[Start of Attachment]

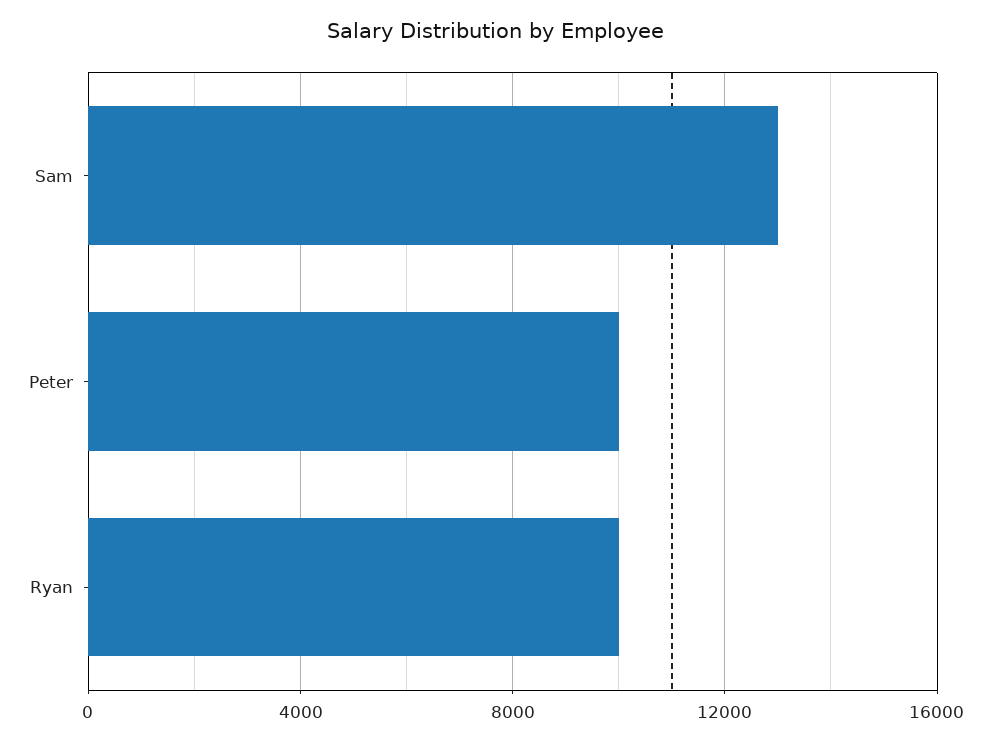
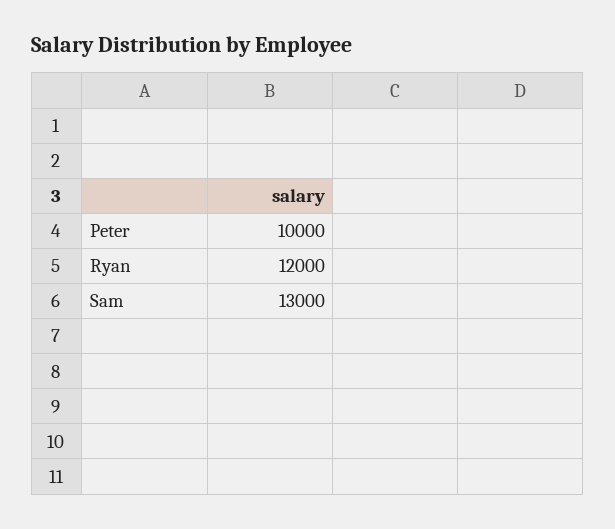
  {
    "Sam": 13000,
    "Peter": 10000,
-   "Ryan": 10000
+   "Ryan": 12000
  }

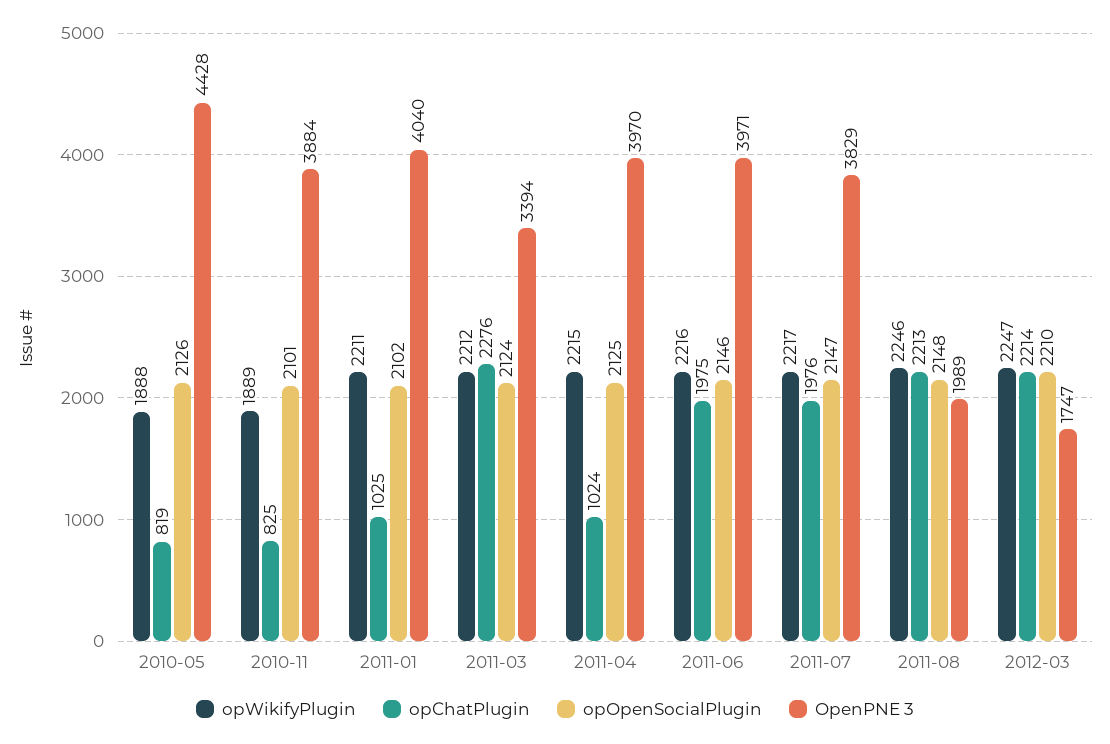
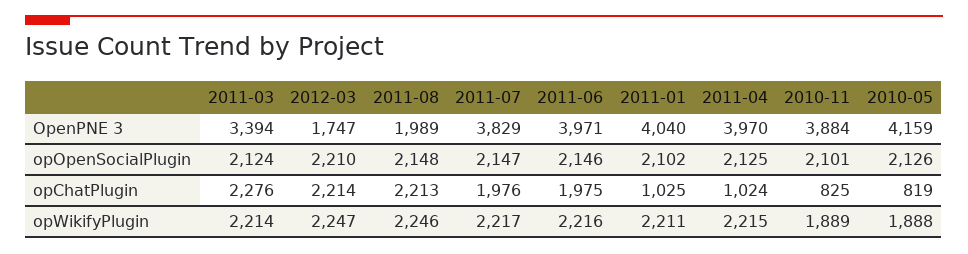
  {
    "opWikifyPlugin": {
      "2010-05": 1888,
      "2010-11": 1889,
      "2011-01": 2211,
-     "2011-03": 2212,
+     "2011-03": 2214,
      "2011-04": 2215,
      "2011-06": 2216,
      "2011-07": 2217,
      "2011-08": 2246,
      "2012-03": 2247
    },
    "opChatPlugin": {
      "2010-05": 819,
      "2010-11": 825,
      "2011-01": 1025,
      "2011-03": 2276,
      "2011-04": 1024,
      "2011-06": 1975,
      "2011-07": 1976,
      "2011-08": 2213,
      "2012-03": 2214
    },
    "opOpenSocialPlugin": {
      "2010-05": 2126,
      "2010-11": 2101,
      "2011-01": 2102,
      "2011-03": 2124,
      "2011-04": 2125,
      "2011-06": 2146,
      "2011-07": 2147,
      "2011-08": 2148,
      "2012-03": 2210
    },
    "OpenPNE 3": {
-     "2010-05": 4428,
+     "2010-05": 4159,
      "2010-11": 3884,
      "2011-01": 4040,
      "2011-03": 3394,
      "2011-04": 3970,
      "2011-06": 3971,
      "2011-07": 3829,
      "2011-08": 1989,
      "2012-03": 1747
    }
  }

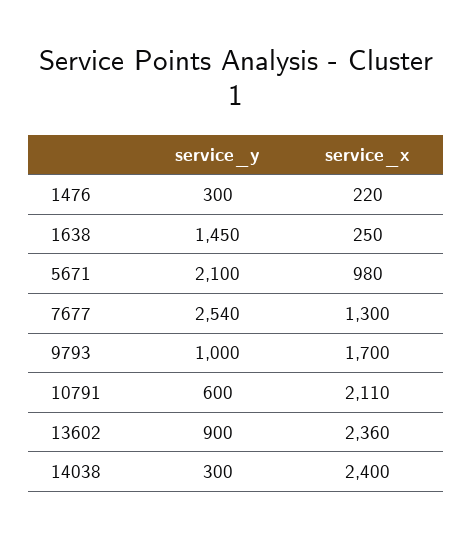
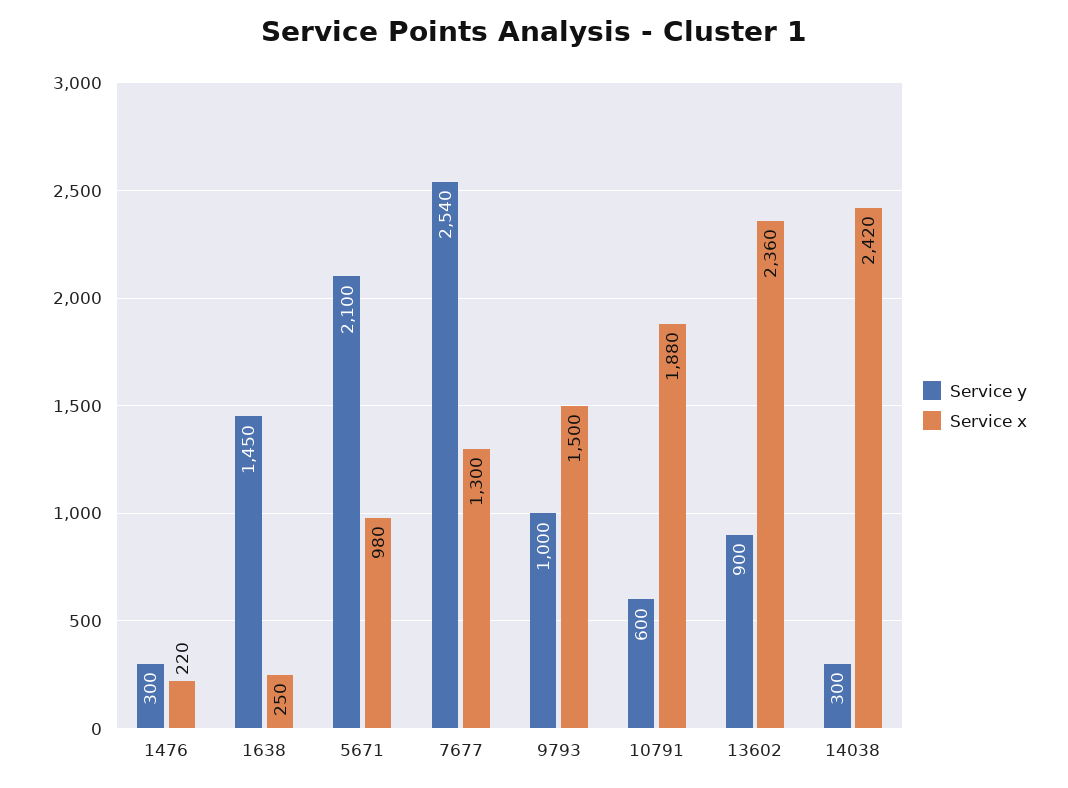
  {
    "service_y": {
      "1476": 300,
      "1638": 1450,
      "5671": 2100,
      "7677": 2540,
      "9793": 1000,
      "10791": 600,
      "13602": 900,
      "14038": 300
    },
    "service_x": {
      "1476": 220,
      "1638": 250,
      "5671": 980,
      "7677": 1300,
-     "9793": 1700,
+     "9793": 1500,
-     "10791": 2110,
+     "10791": 1880,
      "13602": 2360,
-     "14038": 2400
+     "14038": 2420
    }
  }

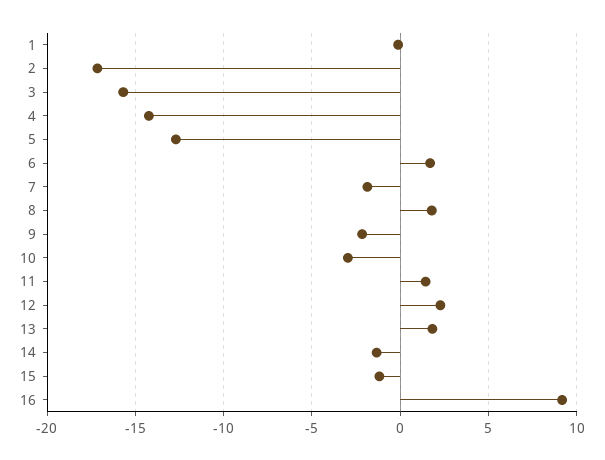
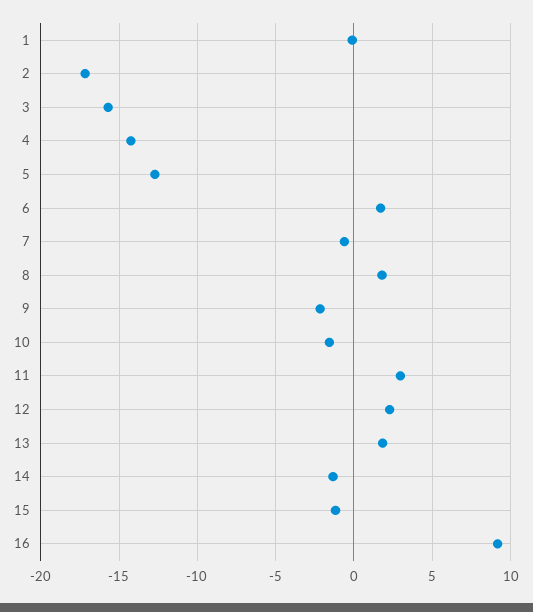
  {
    "1": 0,
    "2": -17,
    "3": -15.5,
    "4": -14.5,
    "5": -12.5,
    "6": 1.5,
-   "7": -2,
+   "7": -0.5,
    "8": 2,
    "9": -2,
-   "10": -3,
+   "10": -1.5,
-   "11": 1.5,
+   "11": 3,
    "12": 2.5,
    "13": 2,
    "14": -1.5,
    "15": -1,
    "16": 9
  }

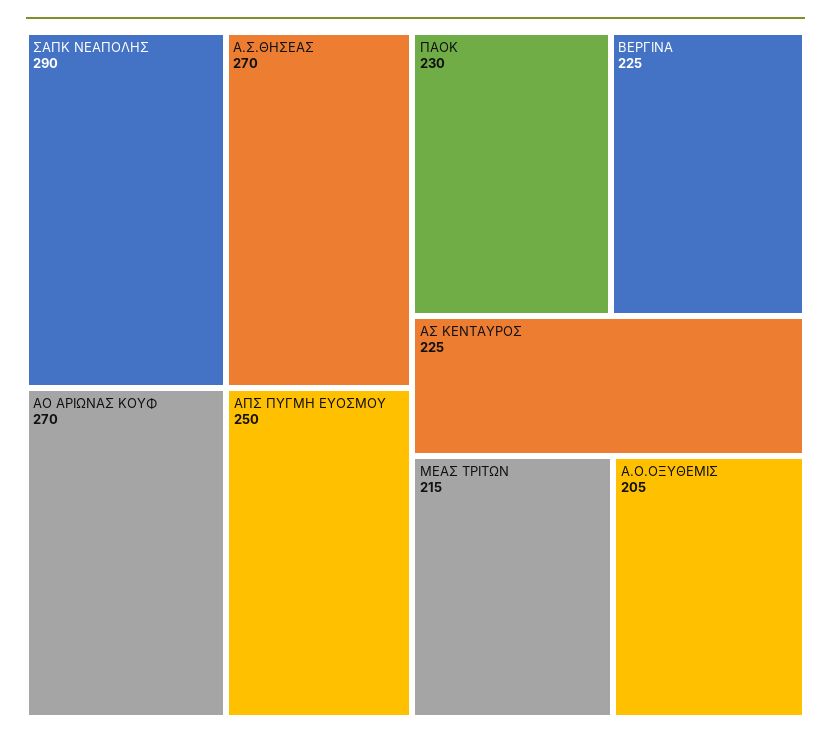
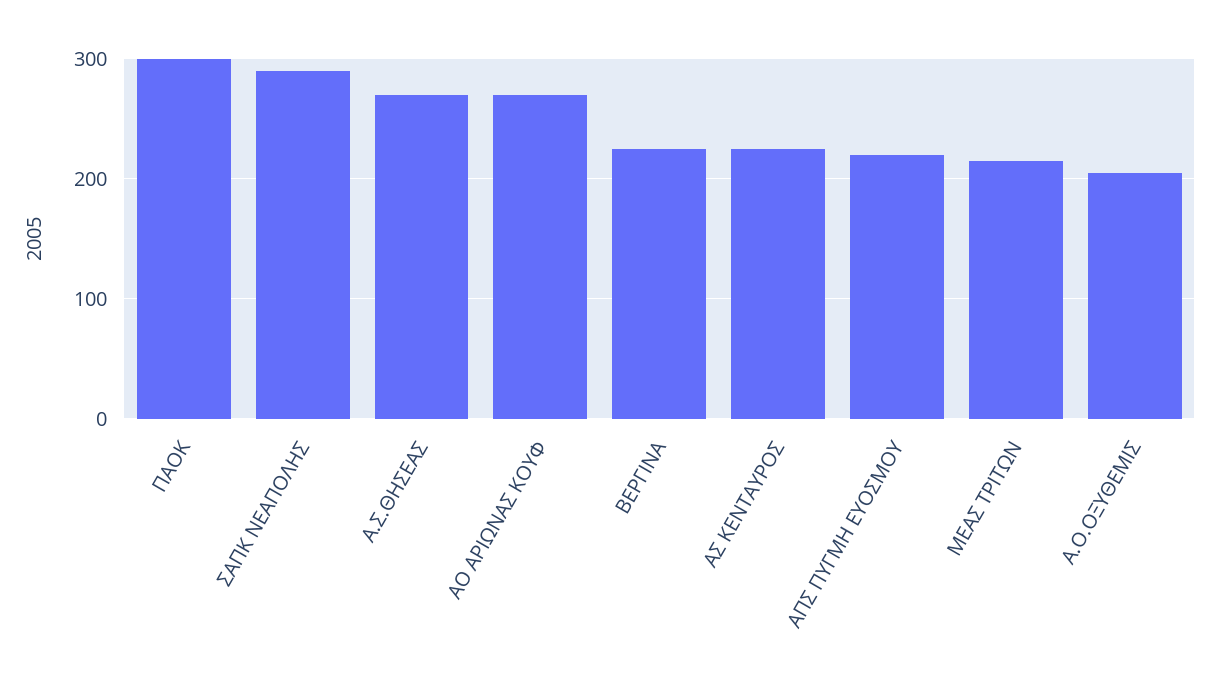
  {
    "ΣΑΠΚ ΝΕΑΠΟΛΗΣ": 290,
    "Α.Σ.ΘΗΣΕΑΣ": 270,
    "ΑΟ ΑΡΙΩΝΑΣ ΚΟΥΦ": 270,
-   "ΑΠΣ ΠΥΓΜΗ ΕΥΟΣΜΟΥ": 250,
+   "ΑΠΣ ΠΥΓΜΗ ΕΥΟΣΜΟΥ": 220,
-   "ΠΑΟΚ": 230,
+   "ΠΑΟΚ": 300,
    "ΒΕΡΓΙΝΑ": 225,
    "ΑΣ ΚΕΝΤΑΥΡΟΣ": 225,
    "ΜΕΑΣ ΤΡΙΤΩΝ": 215,
    "Α.Ο.ΟΞΥΘΕΜΙΣ": 205
  }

[End of Attachment]

## [TASK GOAL]
Only the lines with "ΠΥΓΜΗ" are needed; find them in the records and copy each one.

## [RESULT FOR THIS TASK]
-   "ΑΠΣ ΠΥΓΜΗ ΕΥΟΣΜΟΥ": 250,
+   "ΑΠΣ ΠΥΓΜΗ ΕΥΟΣΜΟΥ": 220,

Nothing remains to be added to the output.